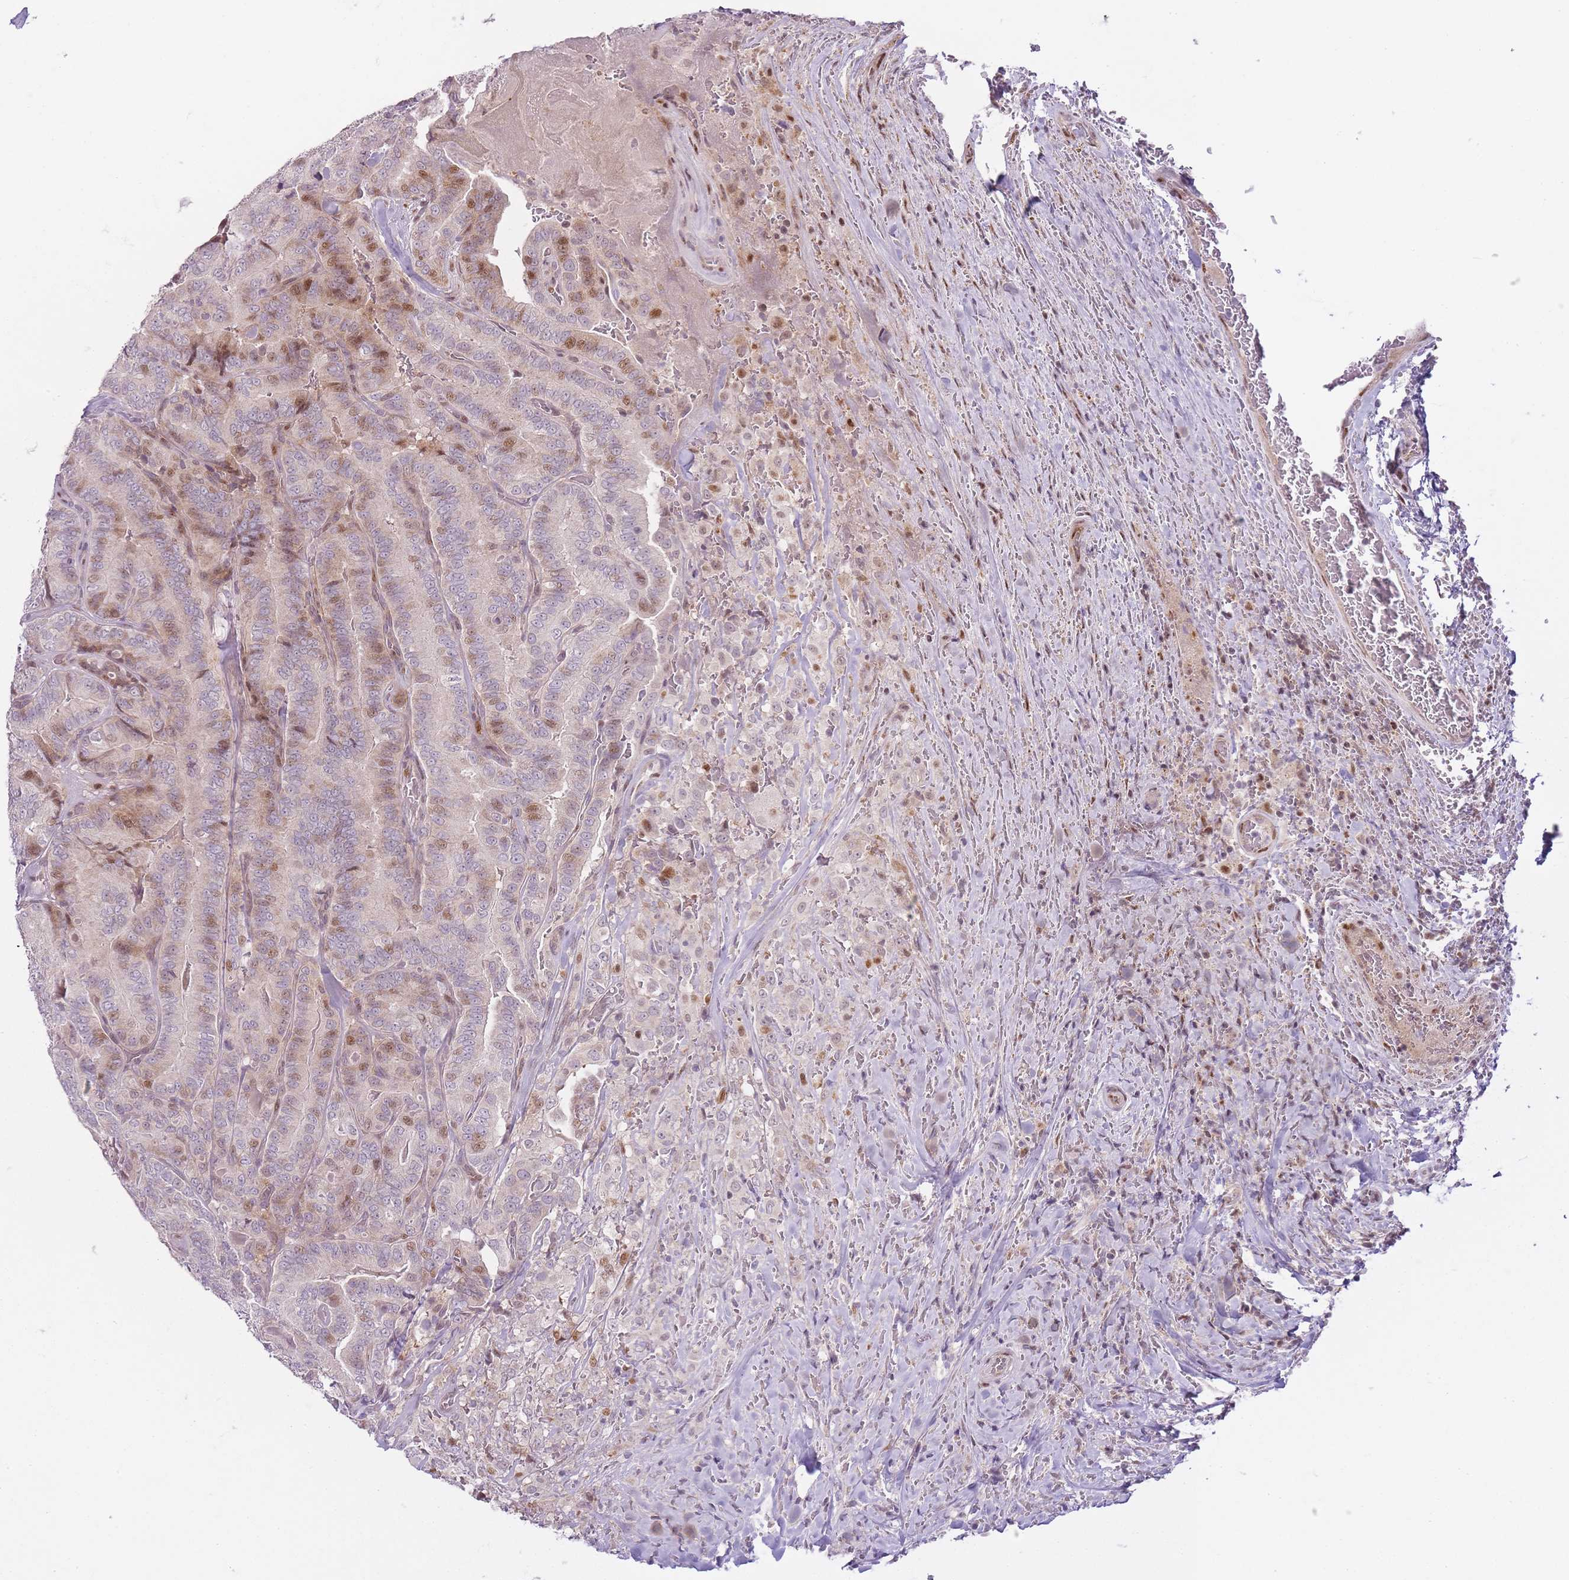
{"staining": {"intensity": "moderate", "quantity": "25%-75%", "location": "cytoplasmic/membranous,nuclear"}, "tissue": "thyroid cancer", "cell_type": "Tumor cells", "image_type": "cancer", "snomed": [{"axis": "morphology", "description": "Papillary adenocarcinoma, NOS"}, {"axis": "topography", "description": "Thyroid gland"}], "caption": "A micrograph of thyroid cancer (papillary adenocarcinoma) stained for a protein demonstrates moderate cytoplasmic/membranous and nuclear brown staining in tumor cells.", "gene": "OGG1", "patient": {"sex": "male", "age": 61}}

+ + + + +

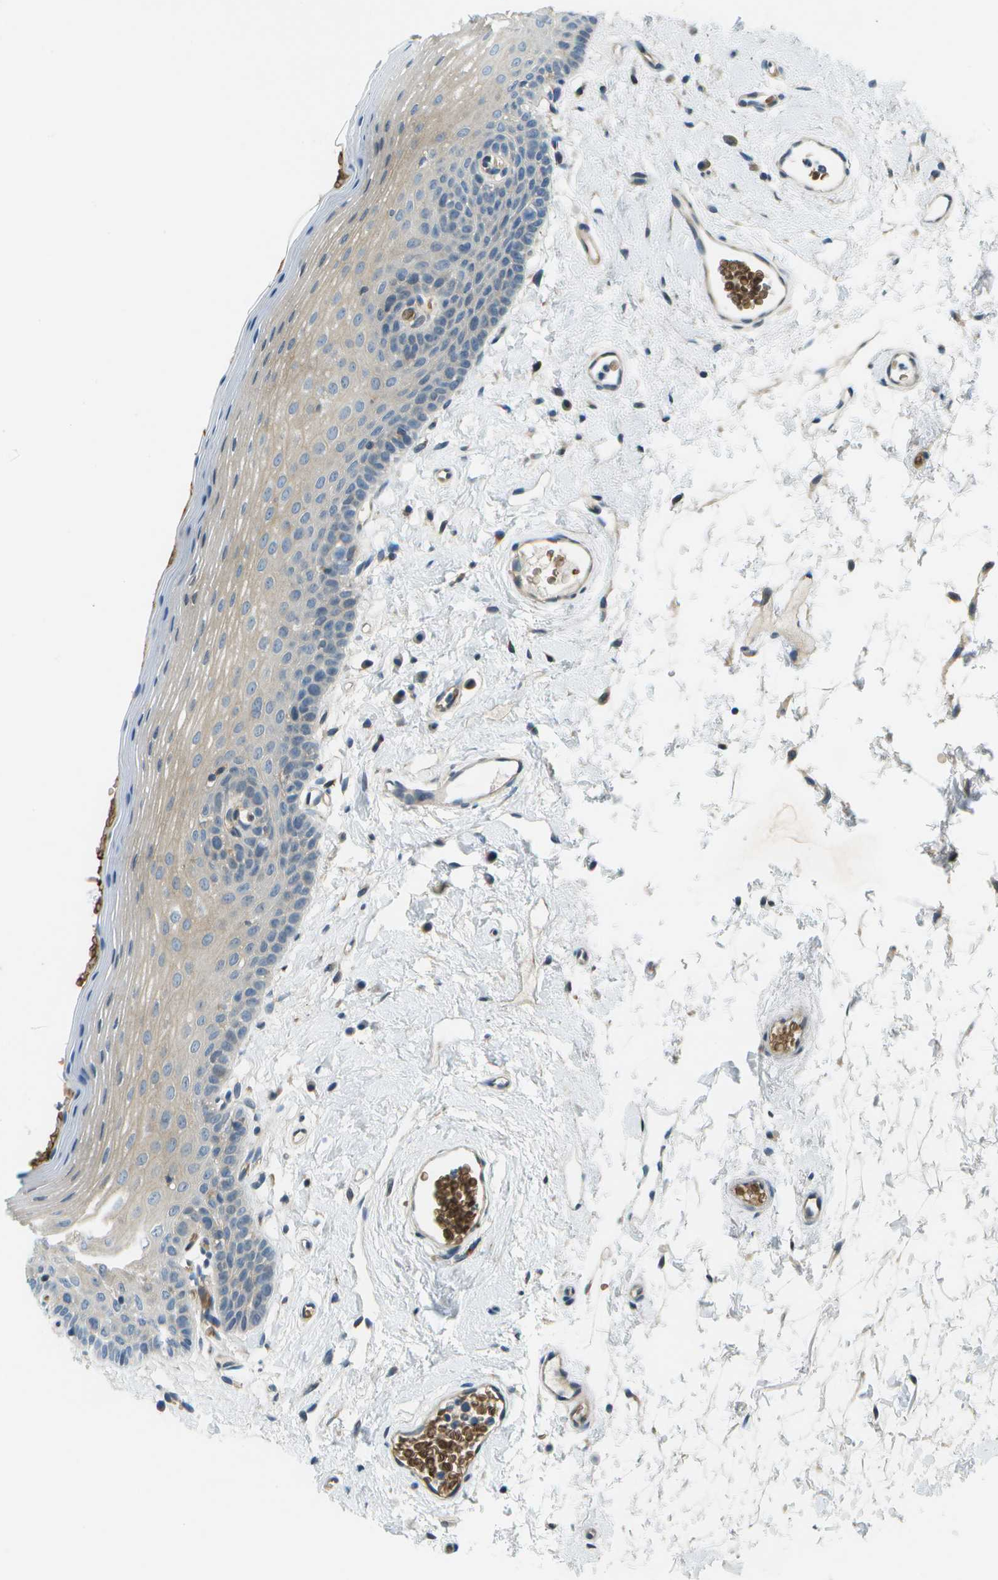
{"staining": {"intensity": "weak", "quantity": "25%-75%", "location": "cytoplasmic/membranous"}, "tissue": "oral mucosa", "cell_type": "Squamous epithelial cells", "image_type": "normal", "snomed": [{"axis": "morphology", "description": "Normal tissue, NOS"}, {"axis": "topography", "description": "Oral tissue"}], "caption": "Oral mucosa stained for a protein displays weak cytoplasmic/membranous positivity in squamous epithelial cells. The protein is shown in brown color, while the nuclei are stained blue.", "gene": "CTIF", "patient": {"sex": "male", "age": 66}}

+ + + + +

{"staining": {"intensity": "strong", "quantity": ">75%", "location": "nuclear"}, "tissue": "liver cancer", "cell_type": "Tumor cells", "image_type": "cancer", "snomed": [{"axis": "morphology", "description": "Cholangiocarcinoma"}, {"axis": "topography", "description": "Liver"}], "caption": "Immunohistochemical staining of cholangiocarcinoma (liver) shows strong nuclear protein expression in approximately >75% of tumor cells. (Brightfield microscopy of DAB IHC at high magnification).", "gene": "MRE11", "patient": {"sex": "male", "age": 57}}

+ + + + +

▸ **YOUR GOAL**
How many lines in the entries above include the string "stained"? Please answer with that number and nothing more.

▸ **FINAL ANSWER**
2